Como mencionado, o filme em questão consegue ser bastante atual, logo, ainda que baseado em um livro de anos atrás, atinge a contemporaneidade. Isso por si só é um feito e tanto, pois para obter tal êxito é necessário realizar vários recortes, refletir muito sobre o que quer apresentar ao público, é necessária uma visão aguçada por parte dos envolvidos. 

Diferente dos demais filmes de monstro da Universal, a produção da Blumhouse em o Homem Invisível consegue a característica de representar uma luz no fim do túnel, abrindo portas para outros trabalhos no mesmo estilo. A relevância dele não para por aí: traz temas muito importantes no decorrer do longa, dialogando com o contexto histórico atual. 

Nessa linha de raciocínio, surge o mais relevante de todos, tão debatido nas discussões virtuais e presenciais: o relacionamento abusivo, acompanhado da violência doméstica. Inclusive, um ponto interessante sobre o trabalho de Whannell é o foco dado à violência psicológica e emocional, uma das mais ignoradas e de difícil comprovação, em que facilmente a mulher é acusada de ser uma louca.

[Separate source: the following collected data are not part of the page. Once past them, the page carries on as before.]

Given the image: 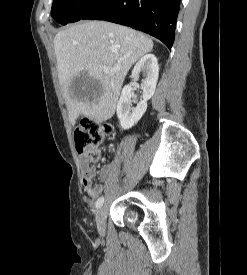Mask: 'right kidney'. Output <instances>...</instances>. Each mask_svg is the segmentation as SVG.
I'll list each match as a JSON object with an SVG mask.
<instances>
[{
  "instance_id": "right-kidney-1",
  "label": "right kidney",
  "mask_w": 247,
  "mask_h": 275,
  "mask_svg": "<svg viewBox=\"0 0 247 275\" xmlns=\"http://www.w3.org/2000/svg\"><path fill=\"white\" fill-rule=\"evenodd\" d=\"M140 73L144 76L141 83L143 100H141L135 108L132 107L131 97L133 88L131 85H126L117 103V116L124 130L131 128L142 118L147 110V101L151 99L155 93L159 76V66L155 55H144L134 66L131 76L137 80Z\"/></svg>"
}]
</instances>
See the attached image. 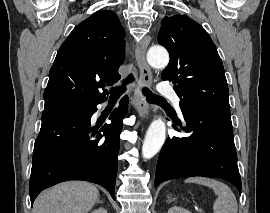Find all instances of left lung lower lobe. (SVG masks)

Elisabeth Moss com um celular na mão, olhando para cima aflita

Ele trabalhou tal aspecto com intenso cuidado, principalmente ao trazer à tona a deslegitimação da vítima. Num primeiro olhar, pode-se dizer que o roteiro foi descuidado, e que logo de cara dava para saber que Cecilia falava a verdade, já que todas as provas estavam lá (celular no sótão com fotos, a caneta suja com sangue no hospital, o sangue no frasco do remédio), tudo isso facilmente comprovaria as palavras dela.

Todavia, pode haver a interpretação da intencionalidade, uma artimanha para mostrar as dificuldades de se denunciar algo intangível. Foi trágico assistir a protagonista pedindo ajuda, dizendo várias vezes a história real e ninguém dar ouvidos.

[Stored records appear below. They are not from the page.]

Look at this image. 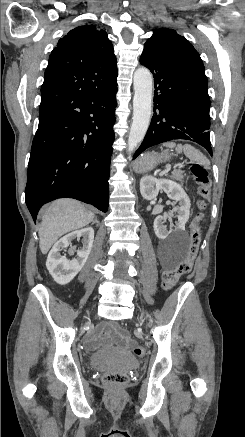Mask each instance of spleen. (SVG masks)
Wrapping results in <instances>:
<instances>
[{
    "instance_id": "1",
    "label": "spleen",
    "mask_w": 245,
    "mask_h": 437,
    "mask_svg": "<svg viewBox=\"0 0 245 437\" xmlns=\"http://www.w3.org/2000/svg\"><path fill=\"white\" fill-rule=\"evenodd\" d=\"M163 146L168 148H175L178 153L184 152V154L192 161L197 162L198 164L205 165L208 163L207 158L202 154L198 149L193 147L190 144H176L175 142H166Z\"/></svg>"
}]
</instances>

Pelo contrário, afastaram-se dela, permitindo que tudo piorasse, tornando a presença do Homem Invisível sufocante, tal qual a falta de apoio, a ausência de voz da Cecilia e a falta de percepção dos demais de que algo estava fora de eixo e não era ela.

O homem invisível pede para que vejam, escutem, falem… acreditem!

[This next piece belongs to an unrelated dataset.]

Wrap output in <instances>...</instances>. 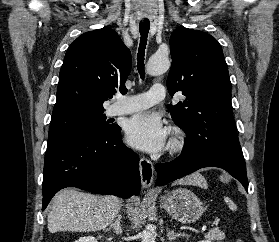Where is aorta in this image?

Moss com as mãos em oreção e olhos fechados no chuveiro; ao lado esquerdo dela, a marca de uma mão no box

Por fim, o filme não deixa dúvidas sobre a morte do Adrian, percebe-se que o objetivo nunca foi esse. A história é realmente sobre a vítima e as amarras dela, um olhar delicado sobre o assunto, capaz de causar arrepios em quem já vivenciou momentos assim.

Nesse sentido, Whannell praticamente grita que as sequelas deixadas pelo abuso são muito maiores e piores que a de encarar um monstro, visível ou não. Portanto, ouçam o que a produção dele diz, e vejam o que deveria ser visto, olhem com cuidado, tanto o filme quanto os fatos da realidade, ganhando a capacidade de dar voz e legitimidade a um problema ainda muito real.